The war in Lebanon lasted 34 days, left 1,393 people dead and another 5,350 injured. More than 1,150,000 people were displaced or made homeless. The damage amounts to more than £2.6bn. Exactly one month after it ended, a British Foreign Office minister admits that Tony Blair should have called for a ceasefire. An excerpt from Andy McSmith's article Thursday in The Independent, London:
A Foreign Office minister has conceded that Tony Blair's refusal to call for a ceasefire during 34 days of slaughter in Lebanon may have been a mistake.
The admission by Kim Howells, minister for the Middle East, reflects the growing worries of senior figures in government that Mr Blair's defence of US foreign policy at every turn is damaging his administration at home and abroad.
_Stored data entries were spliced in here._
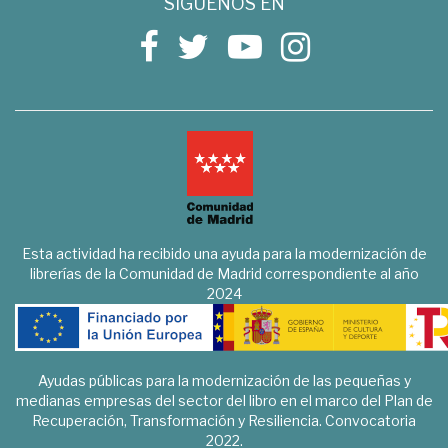
SÍGUENOS EN
Esta actividad ha recibido una ayuda para la modernización de
librerías de la Comunidad de Madrid correspondiente al año
2024
Ayudas públicas para la modernización de las pequeñas y
medianas empresas del sector del libro en el marco del Plan de
Recuperación, Transformación y Resiliencia. Convocatoria
2022.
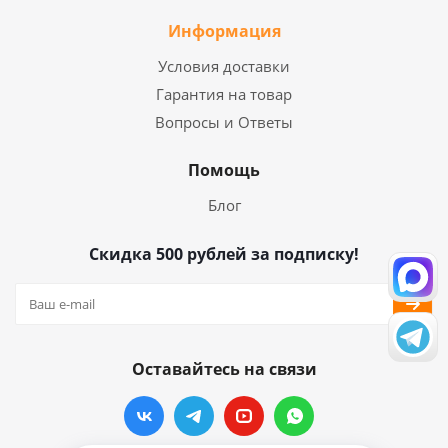
Информация
Условия доставки
Гарантия на товар
Вопросы и Ответы
Помощь
Блог
Скидка 500 рублей за подписку!
Оставайтесь на связи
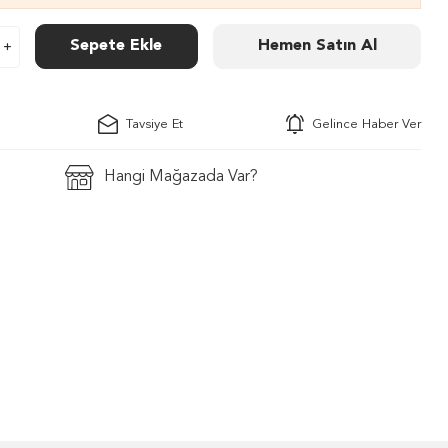
Sepete Ekle
Hemen Satın Al
Tavsiye Et
Gelince Haber Ver
Hangi Mağazada Var?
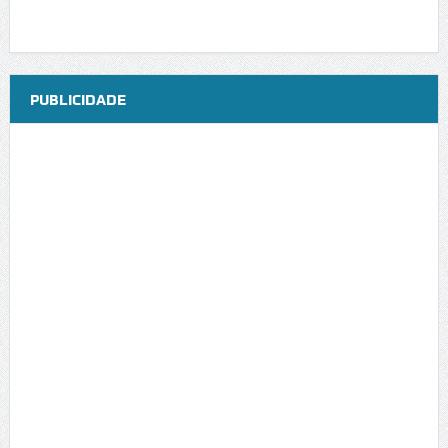
PUBLICIDADE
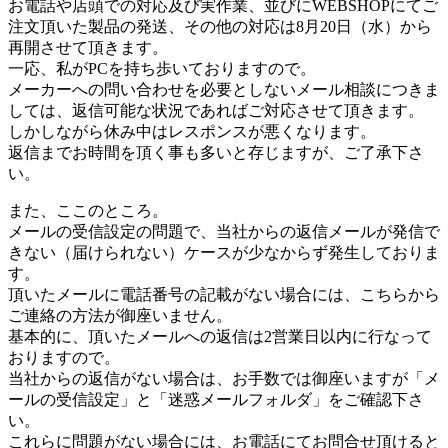
お電話や店頭での対応及び実作業、並びにWEBSHOPにてご
注文頂いた製品の発送、その他の対応は8月20日（水）から
再開させて頂きます。
一応、私がPCを持ち歩いておりますので。
メーカーへの問い合わせを必要としないメール相談につきま
しては、返信可能な状況であればご対応させて頂きます。
しかしながら休み中はレスポンスが悪くなります。
返信までお時間を頂く事も多いと存じますが、ご了承下さ
い。
また、ここのところ。
メールの受信設定の問題で、当社からの返信メールが発信で
きない（届けられない）ケースが少なからず発生しておりま
す。
頂いたメールに電話番号の記載がない場合には、こちらから
ご連絡の方法が御座いません。
基本的に、頂いたメールへの返信は2営業日以内に行なって
おりますので。
当社からの返信がない場合は、お手数では御座いますが「メ
ールの受信設定」と「迷惑メールフォルダ」をご確認下さ
い。
これらに問題がない場合には、お電話にてお問合せ頂けると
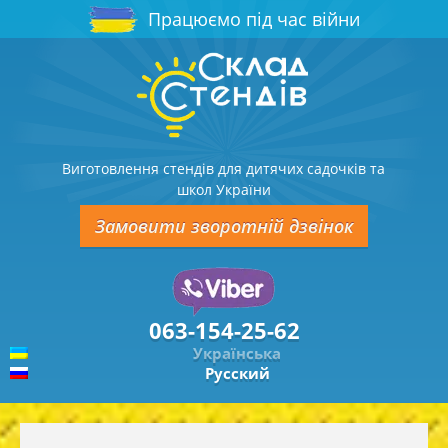
Працюємо під час війни
Виготовлення стендів для дитячих садочків та
школ України
Замовити зворотній дзвінок
063-154-25-62
Українська
Русский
Mr Howells also conceded that the decision to oppose - with the US - the international demand for an immediate ceasefire was not properly explained to the British public. Mr Blair's isolated stance is seen as a major reason for the revolt that forced him to announce last week that he would be standing down within 12 months.
The Prime Minister's controversial approach to foreign policy - he has been criticised as President Bush's poodle - has begun to unravel of late. Yesterday, he was pleading in vain with Nato members to pledge 2,000 more troops to the troubled mission in Afghanistan, where 40 British servicemen have been killed in recent weeks.
In a further setback yesterday for the Prime Minister, Lord Falconer of Thoroton, the Lord Chancellor, denounced the US prison camp at Guantanamo as "a shocking affront to the principles of democracy." He had previously called it "intolerable and wrong." Mr Blair, though, refused to be drawn on those remarks. He has gone no further than to call the camp an "anomaly," and has steadfastly refused demands to intervene with Mr Bush.
Meanwhile, Amnesty International has accused Hezbollah of war crimes. The group said Hezbollah deliberately targeted civilians with rockets - a "serious violation of international humanitarian law."
Last month Amnesty released a report accusing Israel of war crimes in deliberately targeting civilian infrastructure in Lebanon. Amnesty has urged a United Nations inquiry into violations by both sides.
The latest Amnesty report said that "Hezbollah's rocket attacks on northern Israel amounted to deliberate attacks on civilians and civilian objects, as well as indiscriminate attacks, both war crimes under international law." The report said Hezbollah fired nearly 4,000 rockets into northern Israel, killing 43 civilians and forcing hundreds of thousands to flee their homes.